- _Document passage_
Start of Block
Getting back to my series on Cato’s Letters, written by John Trenchard and Thomas Gordon, we’re going to take a deeper dive into the subject matter which may have had the most influence on America’s revolutionary generation.
In the previous post, I discussed Cato’s writings about the origin of government. These writings had clear Lockean overtones. Cato’s views on revolution also had a very Lockean tone to them, though Gordon and Trenchard develop and build upon Locke’s theories and present a wide-ranging justification for revolution.
In the 25th letter, Cato writes about arbitrary power: “There is something so wanton and monstrous in lawless power, that there scarce ever was a human spirit that could bear it; and the mind of man, which is weak and limited, ought never to be trusted with a power that is boundless.” Cato adds, “The state of tyranny is a state of war.” For Cato, tyranny is a description of lawless governance where the ruler governs not for the good of his subjects, but for personal advancement. Even good men can become tyrants if they set themselves above the law. In other words, tyranny describes governance based on the arbitrary whims of the ruler rather than in observance of the laws.
Following the Lockean model, if men only enter into political society to guarantee their safety, arbitrary and tyrannical governance does not not merit obedience. While lawful rulers do merit loyalty, tyrants are assured of no such loyalty. From Letter 36:
To obey a prince, who does himself obey the laws, is confessed on all hands to be loyalty: Now, from hence, one would naturally think, that, by every rule of reason, it might be inferred, that to obey one who obeys no law, is a departure from all loyalty, and an outrage committed upon it; and that both he who commands, and he who obeys, are outlaws and disloyalists: And yet these same ungodly pedants shall maintain it to your face, that though loyalty consist in obeying a good prince, it also consists in the very contrary, and in obeying a wicked prince; who, though he be an enemy to God, is the vicegerent of God; and though he commit all wickedness, yet does it by divine right; and though it be a sin to obey him, yet it is a damnable sin to resist him: In short, that all the instruments and partners of his crying crimes are loyalists; and all who defend law, virtue, and mankind, against such monsters, are rebels, and assuredly damned, for preventing or resisting actions which deserve damnation: And thus men become rebels, by acting virtuously against the worst of all rebels, who are restrained by no consideration, human or divine.
In the 42nd letter, Cato would add there is no duty to obey unjust laws.
The violation therefore of law does not constitute a crime where the law is bad; but the violation of what ought to be law, is a crime even where there is no law. The essence of right and wrong does not depend upon words and clauses inserted in a code or a statute-book, much less upon the conclusions and explications of lawyers; but upon reason and the nature of things, antecedent to all laws.
This is language that would be echoed by our Framers, and all the way through the civil rights movement. Bad law, or law which violates natural rights, is no law at all.
He expands on this later in the letter:
But every man, who consents to the necessary terms of society, will also consent to this proposition, that every man should do all the good, and prevent all the evil, that he can. This is the voice of the law of nature; and all men would be happy by it, if all men would practice it. This law leads us to see, that the establishment of falsehood and tyranny (by which I mean the privilege of one or a few to mislead and oppress all) cannot be justly called law, which is the impartial rule of good and evil, and can never be the sanction of evil alone.
End of Block
- _Data shown_
Start of Block
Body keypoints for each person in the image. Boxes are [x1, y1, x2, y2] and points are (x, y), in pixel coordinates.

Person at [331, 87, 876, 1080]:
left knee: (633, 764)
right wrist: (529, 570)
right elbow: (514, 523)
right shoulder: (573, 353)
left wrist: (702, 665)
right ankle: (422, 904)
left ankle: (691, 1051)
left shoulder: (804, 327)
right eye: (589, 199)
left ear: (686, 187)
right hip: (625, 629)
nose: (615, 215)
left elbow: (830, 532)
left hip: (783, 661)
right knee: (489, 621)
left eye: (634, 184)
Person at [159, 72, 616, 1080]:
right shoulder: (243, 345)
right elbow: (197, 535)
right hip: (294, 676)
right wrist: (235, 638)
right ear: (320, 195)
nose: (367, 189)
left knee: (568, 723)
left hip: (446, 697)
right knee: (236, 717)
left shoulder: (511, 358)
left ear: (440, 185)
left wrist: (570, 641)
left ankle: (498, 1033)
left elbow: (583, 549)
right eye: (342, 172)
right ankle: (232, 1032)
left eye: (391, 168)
End of Block
- _Work to complete_
1. In the Cato's Letters post, what does Cato say in the 42nd letter about unjust laws?
2. Condense the paragraph of the Cato's Letters post that begins "In the 25th letter, Cato writes about arbitrary power" into a bulleted list that keeps its main points.
The listing plays no part in this work.

- _Results of the tasks_
1. There is no duty to obey them.

2.
- The 25th letter deals with arbitrary power. Cato calls lawless power wanton and monstrous and says the weak, limited human mind should never be trusted with boundless power.
- Cato declares that tyranny is a state of war.
- For Cato, tyranny is lawless governance in which the ruler seeks personal advancement instead of the good of his subjects.
- Even good men can become tyrants if they set themselves above the law.
- Tyranny is rule by the ruler's arbitrary whims rather than by observance of the laws.